#### Task input
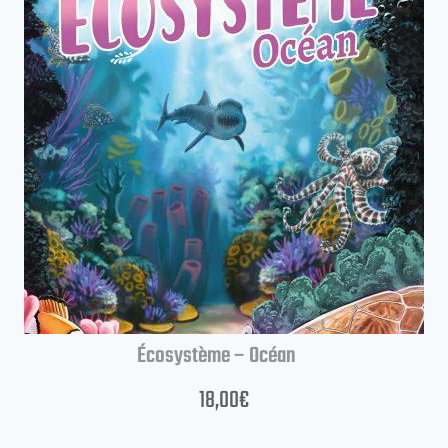
Écosystème – Océan
18,00
€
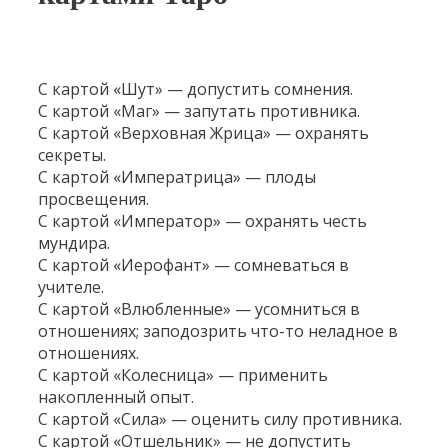
С картой «Шут» — допустить сомнения.
С картой «Маг» — запутать противника.
С картой «Верховная Жрица» — охранять
секреты.
С картой «Императрица» — плоды
просвещения.
С картой «Император» — охранять честь
мундира.
С картой «Иерофант» — сомневаться в
учителе.
С картой «Влюбленные» — усомниться в
отношениях; заподозрить что-то неладное в
отношениях.
С картой «Колесница» — применить
накопленный опыт.
С картой «Сила» — оценить силу противника.
С картой «Отшельник» — не допустить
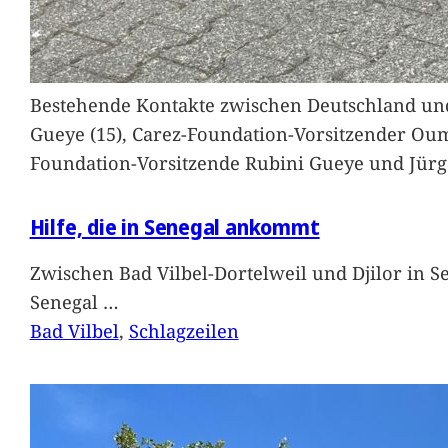
Bestehende Kontakte zwischen Deutschland und 
Gueye (15), Carez-Foundation-Vorsitzender Ou
Foundation-Vorsitzende Rubini Gueye und Jürg
Hilfe, die in Senegal ankommt
Zwischen Bad Vilbel-Dortelweil und Djilor in 
Senegal
…
Bad Vilbel
, 
Schlagzeilen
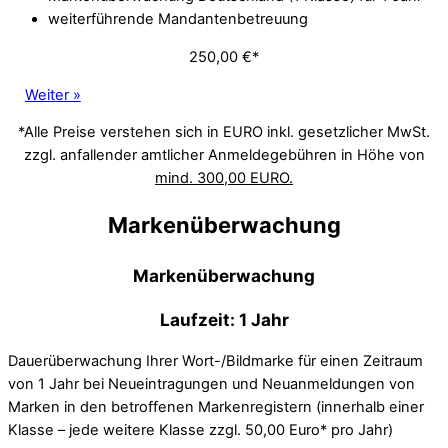
weiterführende Mandantenbetreuung
250,00 €*
Weiter »
*Alle Preise verstehen sich in EURO inkl. gesetzlicher MwSt.
zzgl. anfallender amtlicher Anmeldegebühren in Höhe von
mind. 300,00 EURO.
Markenüberwachung
Markenüberwachung
Laufzeit: 1 Jahr
Dauerüberwachung Ihrer Wort-/Bildmarke für einen Zeitraum
von 1 Jahr bei Neueintragungen und Neuanmeldungen von
Marken in den betroffenen Markenregistern (innerhalb einer
Klasse – jede weitere Klasse zzgl. 50,00 Euro* pro Jahr)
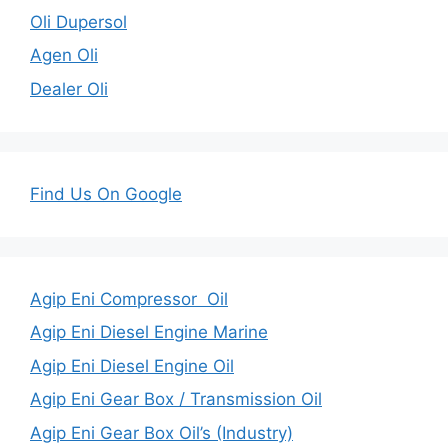
Oli Dupersol
Agen Oli
Dealer Oli
Find Us On Google
Agip Eni Compressor Oil
Agip Eni Diesel Engine Marine
Agip Eni Diesel Engine Oil
Agip Eni Gear Box / Transmission Oil
Agip Eni Gear Box Oil’s (Industry)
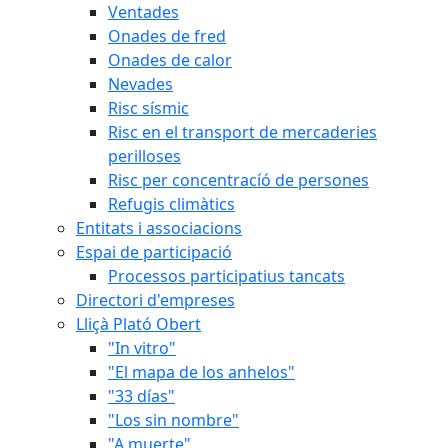
Ventades
Onades de fred
Onades de calor
Nevades
Risc sísmic
Risc en el transport de mercaderies
perilloses
Risc per concentracíó de persones
Refugis climàtics
Entitats i associacions
Espai de participació
Processos participatius tancats
Directori d'empreses
Lliçà Plató Obert
"In vitro"
"El mapa de los anhelos"
"33 días"
"Los sin nombre"
"A muerte"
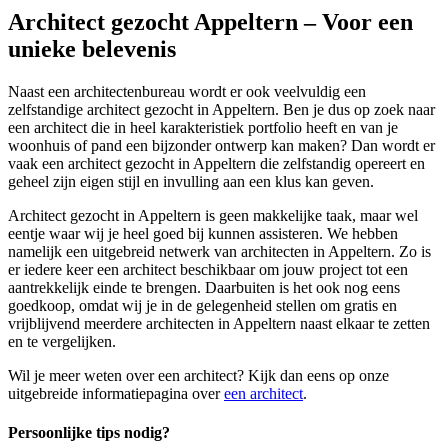
Architect gezocht Appeltern – Voor een
unieke belevenis
Naast een architectenbureau wordt er ook veelvuldig een
zelfstandige architect gezocht in Appeltern. Ben je dus op zoek naar
een architect die in heel karakteristiek portfolio heeft en van je
woonhuis of pand een bijzonder ontwerp kan maken? Dan wordt er
vaak een architect gezocht in Appeltern die zelfstandig opereert en
geheel zijn eigen stijl en invulling aan een klus kan geven.
Architect gezocht in Appeltern is geen makkelijke taak, maar wel
eentje waar wij je heel goed bij kunnen assisteren. We hebben
namelijk een uitgebreid netwerk van architecten in Appeltern. Zo is
er iedere keer een architect beschikbaar om jouw project tot een
aantrekkelijk einde te brengen. Daarbuiten is het ook nog eens
goedkoop, omdat wij je in de gelegenheid stellen om gratis en
vrijblijvend meerdere architecten in Appeltern naast elkaar te zetten
en te vergelijken.
Wil je meer weten over een architect? Kijk dan eens op onze
uitgebreide informatiepagina over
een architect
.
Persoonlijke tips nodig?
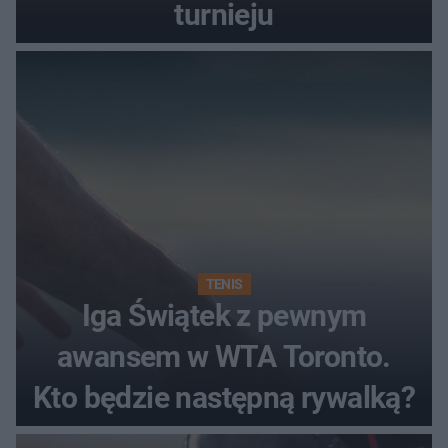
turnieju
TENIS
Iga Świątek z pewnym
awansem w WTA Toronto.
Kto będzie następną rywalką?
########
• Goal of the exercise:
In the lines above, find the word "Gear" and copy each line that contains it.

• Response box:
Agip Eni Gear Box / Transmission Oil
Agip Eni Gear Box Oil’s (Industry)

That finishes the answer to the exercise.